10. Onze Minister stelt beleidsregels vast waarin de boetebedragen voor de overtredingen worden vastgesteld. Artikel 5:53 van de Algemene wet bestuursrecht is van toepassing indien een artikel gesteld bij of krachtens deze wet op grond waarvan een bestuurlijke boete kan worden opgelegd, niet is nageleefd.

[…]

Arbobesluit

Artikel 3.17

Het gevaar te worden getroffen of geraakt door voorwerpen, producten of onderdelen daarvan dan wel vloeistoffen of gassen, of het gevaar bekneld te raken tussen voorwerpen, producten of onderdelen daarvan, wordt voorkomen en indien dat niet mogelijk is zoveel mogelijk beperkt. […]

Artikel 9.1

De werkgever is verplicht tot naleving van de voorschriften en verboden welke bij of krachtens dit besluit zijn vastgesteld […]

Artikel 9.9b

1. Als overtreding ter zake waarvan een bestuurlijke boete kan worden opgelegd, wordt aangemerkt de handeling of het nalaten in strijd met de voorschriften welke zijn opgenomen in de volgende artikelen:

[…]

c. […] 3.17 […]

[…]

Beleidsregel

Artikel 1

[…]

11. Indien de werkgever aantoont dat hij inspanningen heeft verricht, gericht op het voorkomen van de overtreding in het concrete geval, kan dit leiden tot matiging van het al dan niet op bedrijfsgrootte gecorrigeerde normbedrag.
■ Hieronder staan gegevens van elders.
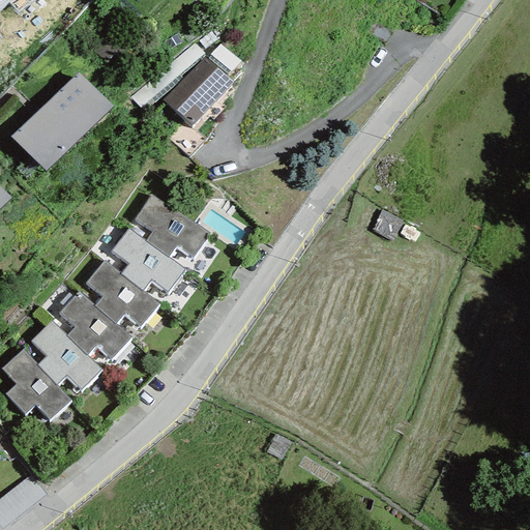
[(194,43),(130,97),(140,109),(146,102),(179,76),(204,55),(194,43)]
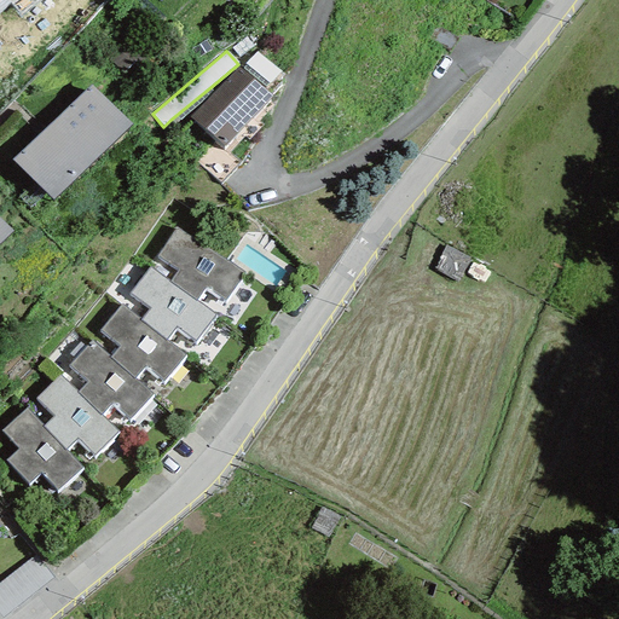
[(258,52),(243,69),(265,87),(279,70),(258,52)]
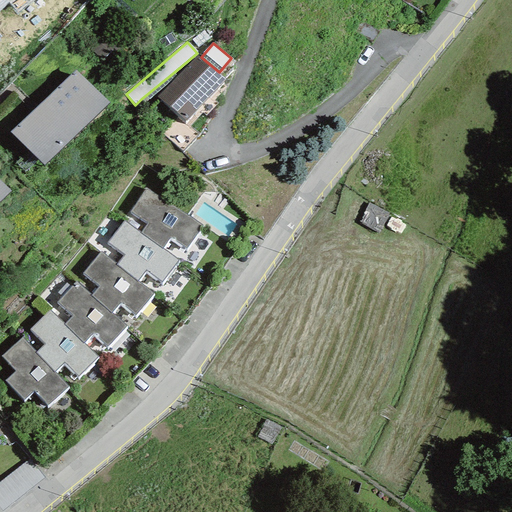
[(197,57),(157,98),(185,121),(224,80),(197,57)]
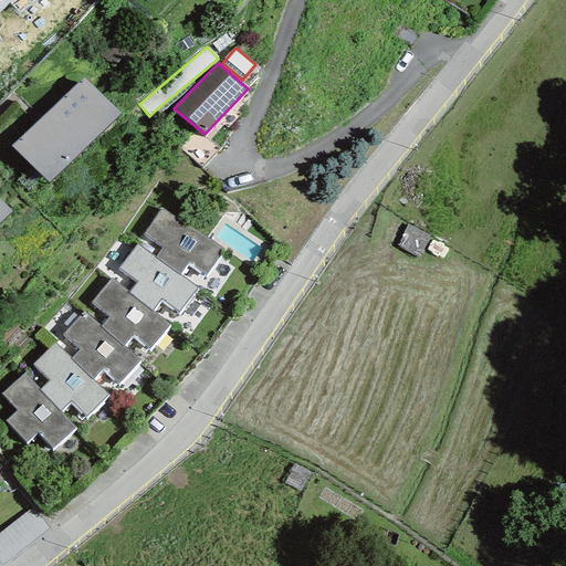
[(83,80),(11,147),(46,185),(118,116),(83,80)]
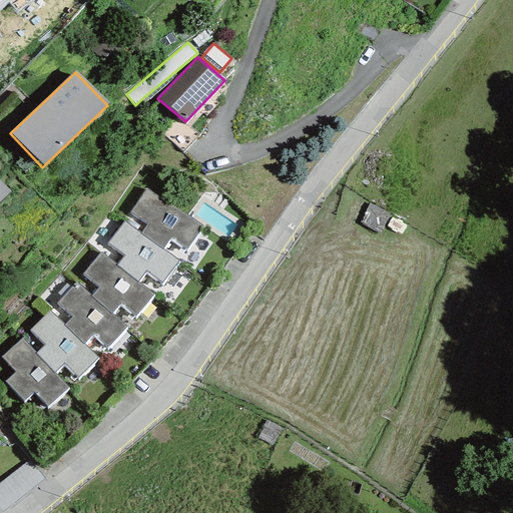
[(173,73),(141,99),(144,103),(175,77),(173,73)]
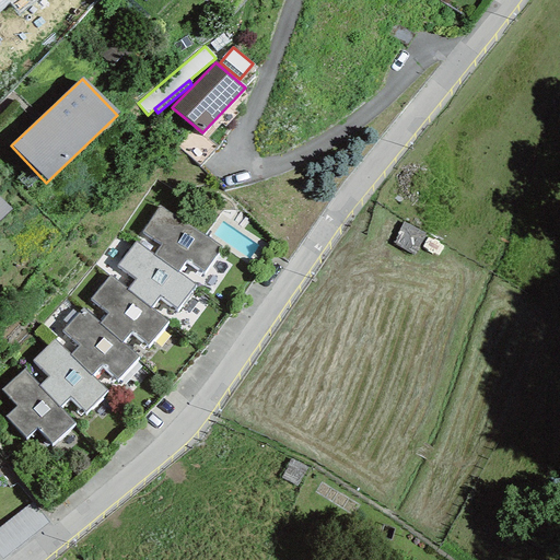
[(0,199),(0,221),(11,211),(0,199)]
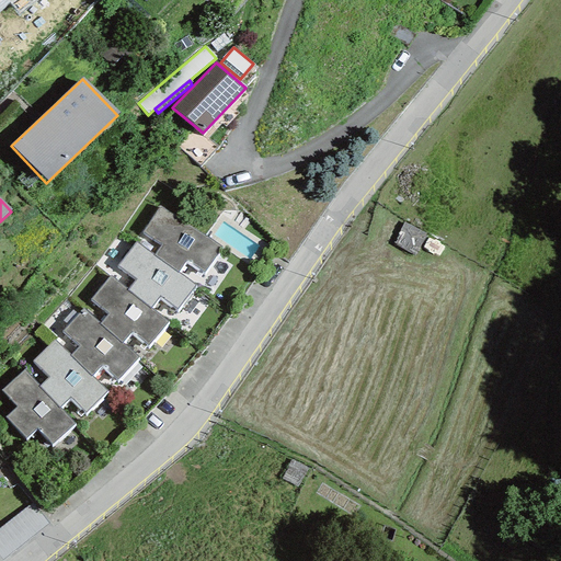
[(161,245),(153,256),(178,274),(187,261),(205,273),(220,248),(160,208),(141,235),(161,245)]
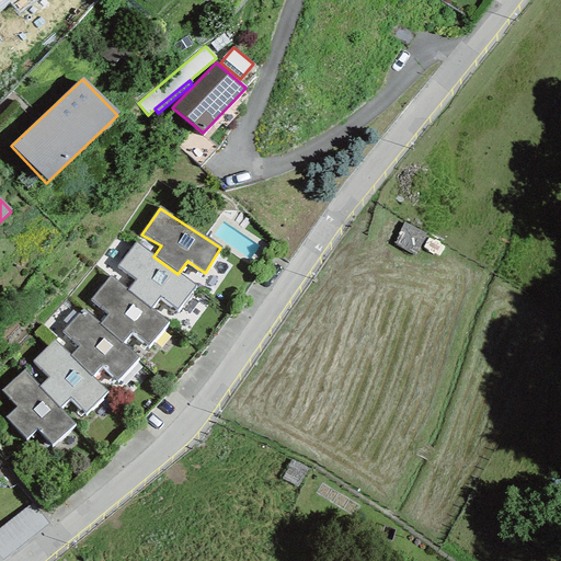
[(136,281),(127,290),(150,309),(160,298),(176,311),(195,286),(178,274),(153,256),(134,243),(117,267),(136,281)]
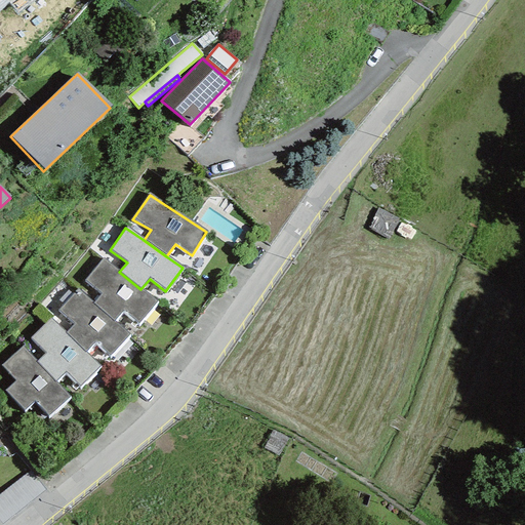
[(102,294),(93,305),(113,322),(122,311),(138,325),(156,301),(140,289),(119,272),(103,259),(85,281),(102,294)]
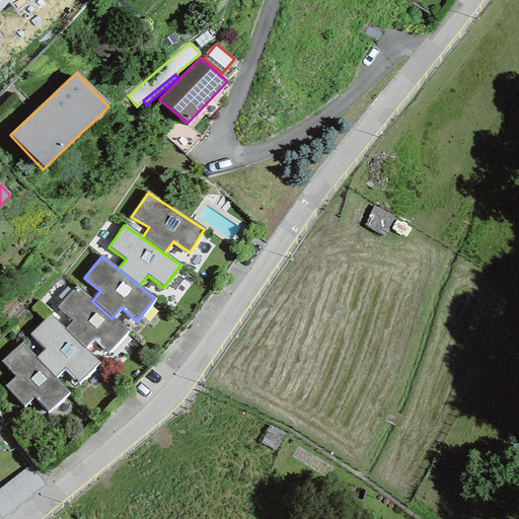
[(72,321),(64,331),(84,351),(94,342),(108,354),(128,331),(112,318),(92,301),(76,287),(58,307),(72,321)]
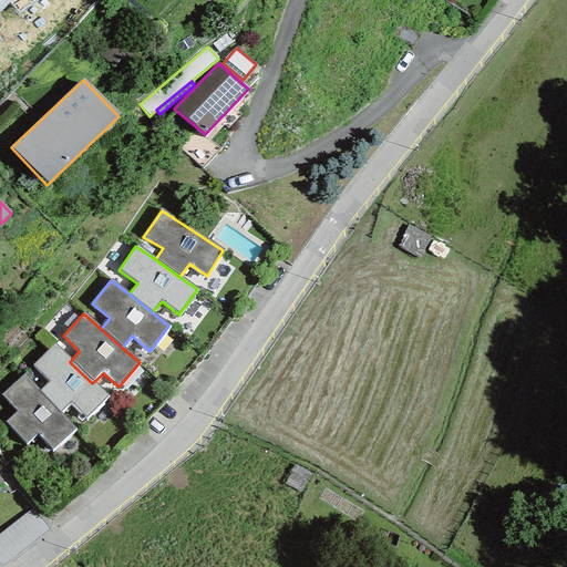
[(50,382),(39,390),(60,413),(71,403),(86,418),(107,398),(92,383),(70,362),(53,346),(32,367),(50,382)]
De volgende inspanningen kunnen leiden tot een matiging van 25% per onderdeel:

a. als de risico’s van de concrete werkzaamheden voldoende zijn geïnventariseerd en een veilige werkwijze is ontwikkeld die voldoet aan de vereisten van het bepaalde bij of krachtens de Arbeidsomstandighedenwet;

b. als de noodzakelijke randvoorwaarden zijn gecreëerd voor het toepassen van een veilige werkwijze;

c. als er adequate instructies zijn gegeven;

d. als er adequaat toezicht is gehouden.